TheDreamingGoat said:


> Oh sorry I should've been clearer .
> I don't have any milk yet- this is more of a should-i-do-it-in-the-future kinda thing sorry.


Raw milk is highly regulated in most states. One option would be goat milk soap and lotions though. But like stated above, I would research if you have a market for goat milk or goat milk products in your area. Start up capital can be expensive, and even with a good market, it takes a couple years to be profitable. Also the amount of goats you plan to have will impact your ability to meet the market you wish to be in.


----------



## Einhorn (Jan 2, 2014)

Pet food, not power food!


----------



## TheDreamingGoat (May 4, 2018)

Einhorn said:


> Pet food, not power food!


So if I sold it as pet food could I advertise it in the paper or something? I think I could actually sell it when I get milk hopefully this year or early next year if I I don't have to get inspections or become a dairy. I only have two goats, but I don't actually think my mom and sister will really be able to drink the nilk, so I might have a lot of extra.

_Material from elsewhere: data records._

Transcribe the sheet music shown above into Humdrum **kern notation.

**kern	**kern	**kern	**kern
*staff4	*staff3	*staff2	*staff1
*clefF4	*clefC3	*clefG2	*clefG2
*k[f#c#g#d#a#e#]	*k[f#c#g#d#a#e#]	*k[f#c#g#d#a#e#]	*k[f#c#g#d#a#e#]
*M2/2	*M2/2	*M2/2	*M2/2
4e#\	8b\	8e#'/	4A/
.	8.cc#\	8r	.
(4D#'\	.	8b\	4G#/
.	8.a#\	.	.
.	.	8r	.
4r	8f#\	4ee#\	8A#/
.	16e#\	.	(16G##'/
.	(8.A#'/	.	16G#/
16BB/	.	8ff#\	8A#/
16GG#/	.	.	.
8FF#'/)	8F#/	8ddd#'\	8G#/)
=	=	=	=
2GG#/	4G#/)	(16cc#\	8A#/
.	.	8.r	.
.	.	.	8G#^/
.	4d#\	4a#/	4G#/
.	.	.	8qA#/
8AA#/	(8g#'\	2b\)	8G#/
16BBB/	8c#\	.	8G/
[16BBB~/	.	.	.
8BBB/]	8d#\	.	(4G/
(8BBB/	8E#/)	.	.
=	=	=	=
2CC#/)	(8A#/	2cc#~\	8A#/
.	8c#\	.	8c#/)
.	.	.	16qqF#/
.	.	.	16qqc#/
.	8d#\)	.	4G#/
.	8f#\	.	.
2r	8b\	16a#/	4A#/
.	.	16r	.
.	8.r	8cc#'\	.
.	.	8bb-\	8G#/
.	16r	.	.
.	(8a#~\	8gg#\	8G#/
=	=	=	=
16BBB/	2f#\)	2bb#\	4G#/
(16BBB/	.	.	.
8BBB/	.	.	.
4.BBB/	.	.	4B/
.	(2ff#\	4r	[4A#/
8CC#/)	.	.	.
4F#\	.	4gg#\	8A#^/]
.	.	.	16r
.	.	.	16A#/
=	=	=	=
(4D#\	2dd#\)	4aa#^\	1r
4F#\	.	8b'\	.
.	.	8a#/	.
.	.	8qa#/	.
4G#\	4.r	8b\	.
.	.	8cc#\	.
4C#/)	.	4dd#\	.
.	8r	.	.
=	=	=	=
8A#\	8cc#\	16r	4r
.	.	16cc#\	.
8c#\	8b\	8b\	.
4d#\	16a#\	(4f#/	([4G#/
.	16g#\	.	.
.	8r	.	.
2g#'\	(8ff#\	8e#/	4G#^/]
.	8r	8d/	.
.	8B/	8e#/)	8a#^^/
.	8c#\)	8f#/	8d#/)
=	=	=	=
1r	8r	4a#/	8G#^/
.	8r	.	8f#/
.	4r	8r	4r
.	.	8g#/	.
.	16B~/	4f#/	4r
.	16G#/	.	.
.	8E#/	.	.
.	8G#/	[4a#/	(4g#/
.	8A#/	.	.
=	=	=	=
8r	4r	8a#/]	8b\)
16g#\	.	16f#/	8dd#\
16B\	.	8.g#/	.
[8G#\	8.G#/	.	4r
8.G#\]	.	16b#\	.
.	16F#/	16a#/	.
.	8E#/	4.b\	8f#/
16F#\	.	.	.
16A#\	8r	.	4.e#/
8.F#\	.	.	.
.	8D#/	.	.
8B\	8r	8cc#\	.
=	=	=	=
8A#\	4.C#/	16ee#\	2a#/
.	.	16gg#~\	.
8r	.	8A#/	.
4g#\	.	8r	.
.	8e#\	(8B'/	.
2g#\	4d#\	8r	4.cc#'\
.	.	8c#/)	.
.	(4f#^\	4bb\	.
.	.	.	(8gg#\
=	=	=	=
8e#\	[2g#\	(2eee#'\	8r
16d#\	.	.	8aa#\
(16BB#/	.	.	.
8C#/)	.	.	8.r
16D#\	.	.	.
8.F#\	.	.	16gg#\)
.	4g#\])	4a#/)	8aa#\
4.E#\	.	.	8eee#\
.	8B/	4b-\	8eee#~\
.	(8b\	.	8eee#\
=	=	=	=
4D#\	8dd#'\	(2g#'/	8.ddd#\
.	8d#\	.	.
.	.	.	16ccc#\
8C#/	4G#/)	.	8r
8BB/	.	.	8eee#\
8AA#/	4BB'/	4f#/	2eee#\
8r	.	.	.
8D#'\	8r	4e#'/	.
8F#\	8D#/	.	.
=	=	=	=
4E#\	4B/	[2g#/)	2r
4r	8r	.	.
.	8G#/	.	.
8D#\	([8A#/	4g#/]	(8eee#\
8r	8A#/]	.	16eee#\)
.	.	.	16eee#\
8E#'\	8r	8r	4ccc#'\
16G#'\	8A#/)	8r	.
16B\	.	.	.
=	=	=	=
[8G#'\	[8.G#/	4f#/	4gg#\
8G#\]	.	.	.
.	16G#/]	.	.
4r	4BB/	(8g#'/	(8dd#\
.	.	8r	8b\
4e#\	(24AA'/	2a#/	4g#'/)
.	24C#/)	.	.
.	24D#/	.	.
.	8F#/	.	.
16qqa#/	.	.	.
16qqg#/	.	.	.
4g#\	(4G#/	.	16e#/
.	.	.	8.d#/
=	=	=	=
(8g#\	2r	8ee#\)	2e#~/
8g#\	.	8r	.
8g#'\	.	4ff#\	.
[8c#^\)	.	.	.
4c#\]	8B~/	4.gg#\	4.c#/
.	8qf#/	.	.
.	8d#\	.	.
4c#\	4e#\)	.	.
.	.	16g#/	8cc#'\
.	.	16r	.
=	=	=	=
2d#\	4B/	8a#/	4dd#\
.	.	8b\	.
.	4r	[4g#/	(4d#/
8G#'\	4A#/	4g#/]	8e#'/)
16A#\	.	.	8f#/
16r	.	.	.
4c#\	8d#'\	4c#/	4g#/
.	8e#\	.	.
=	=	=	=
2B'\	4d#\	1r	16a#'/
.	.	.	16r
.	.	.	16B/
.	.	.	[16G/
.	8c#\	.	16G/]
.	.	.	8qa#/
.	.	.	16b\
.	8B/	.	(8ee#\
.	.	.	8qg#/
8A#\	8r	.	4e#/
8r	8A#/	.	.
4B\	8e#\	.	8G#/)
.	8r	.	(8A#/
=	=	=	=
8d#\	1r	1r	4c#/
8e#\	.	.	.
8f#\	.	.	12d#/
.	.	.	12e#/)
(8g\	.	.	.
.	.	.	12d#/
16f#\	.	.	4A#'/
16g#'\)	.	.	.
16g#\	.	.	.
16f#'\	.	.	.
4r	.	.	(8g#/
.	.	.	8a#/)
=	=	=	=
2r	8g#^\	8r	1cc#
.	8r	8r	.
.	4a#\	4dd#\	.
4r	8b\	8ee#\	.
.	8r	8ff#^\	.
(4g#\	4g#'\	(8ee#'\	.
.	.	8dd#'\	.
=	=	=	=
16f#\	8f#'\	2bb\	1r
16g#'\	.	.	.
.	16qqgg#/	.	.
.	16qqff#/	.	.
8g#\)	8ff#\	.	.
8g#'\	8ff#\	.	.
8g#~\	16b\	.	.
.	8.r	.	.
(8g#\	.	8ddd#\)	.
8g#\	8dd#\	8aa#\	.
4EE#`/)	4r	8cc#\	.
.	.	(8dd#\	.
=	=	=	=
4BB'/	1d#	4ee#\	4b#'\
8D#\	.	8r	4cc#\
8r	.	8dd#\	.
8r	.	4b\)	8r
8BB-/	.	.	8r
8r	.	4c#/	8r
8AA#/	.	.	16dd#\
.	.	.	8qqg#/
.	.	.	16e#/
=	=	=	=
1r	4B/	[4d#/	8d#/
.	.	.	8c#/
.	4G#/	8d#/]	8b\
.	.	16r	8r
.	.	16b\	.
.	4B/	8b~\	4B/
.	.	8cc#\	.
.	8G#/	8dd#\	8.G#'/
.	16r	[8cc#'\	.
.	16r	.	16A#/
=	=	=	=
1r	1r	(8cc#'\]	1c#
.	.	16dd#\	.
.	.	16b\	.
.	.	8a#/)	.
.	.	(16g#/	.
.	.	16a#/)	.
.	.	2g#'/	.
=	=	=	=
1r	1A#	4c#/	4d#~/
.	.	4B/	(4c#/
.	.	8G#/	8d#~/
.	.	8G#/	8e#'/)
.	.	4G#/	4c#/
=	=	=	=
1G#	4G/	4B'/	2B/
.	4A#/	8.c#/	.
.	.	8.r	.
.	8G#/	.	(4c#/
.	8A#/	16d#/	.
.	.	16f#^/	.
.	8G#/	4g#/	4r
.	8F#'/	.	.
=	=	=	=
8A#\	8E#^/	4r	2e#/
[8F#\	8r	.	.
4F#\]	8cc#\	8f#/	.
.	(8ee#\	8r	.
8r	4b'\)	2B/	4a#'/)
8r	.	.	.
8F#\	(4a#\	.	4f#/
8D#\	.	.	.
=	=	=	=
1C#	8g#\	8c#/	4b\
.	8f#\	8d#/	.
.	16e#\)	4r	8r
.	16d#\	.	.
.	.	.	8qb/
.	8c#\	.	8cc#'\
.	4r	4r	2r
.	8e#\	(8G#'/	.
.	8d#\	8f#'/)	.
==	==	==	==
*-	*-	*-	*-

Sorry! Just wrote a book apparently


----------



## Einhorn (Jan 2, 2014)

Where i live there is no regulation on selling milk for pet consumption. I have in the past sold to a lady who raises orphaned foals. 
You may want to check your local laws


----------



## TheDreamingGoat (May 4, 2018)

Einhorn said:


> Where i live there is no regulation on selling milk for pet consumption. I have in the past sold to a lady who raises orphaned foals.
> You may want to check your local laws


Okay thank you!


----------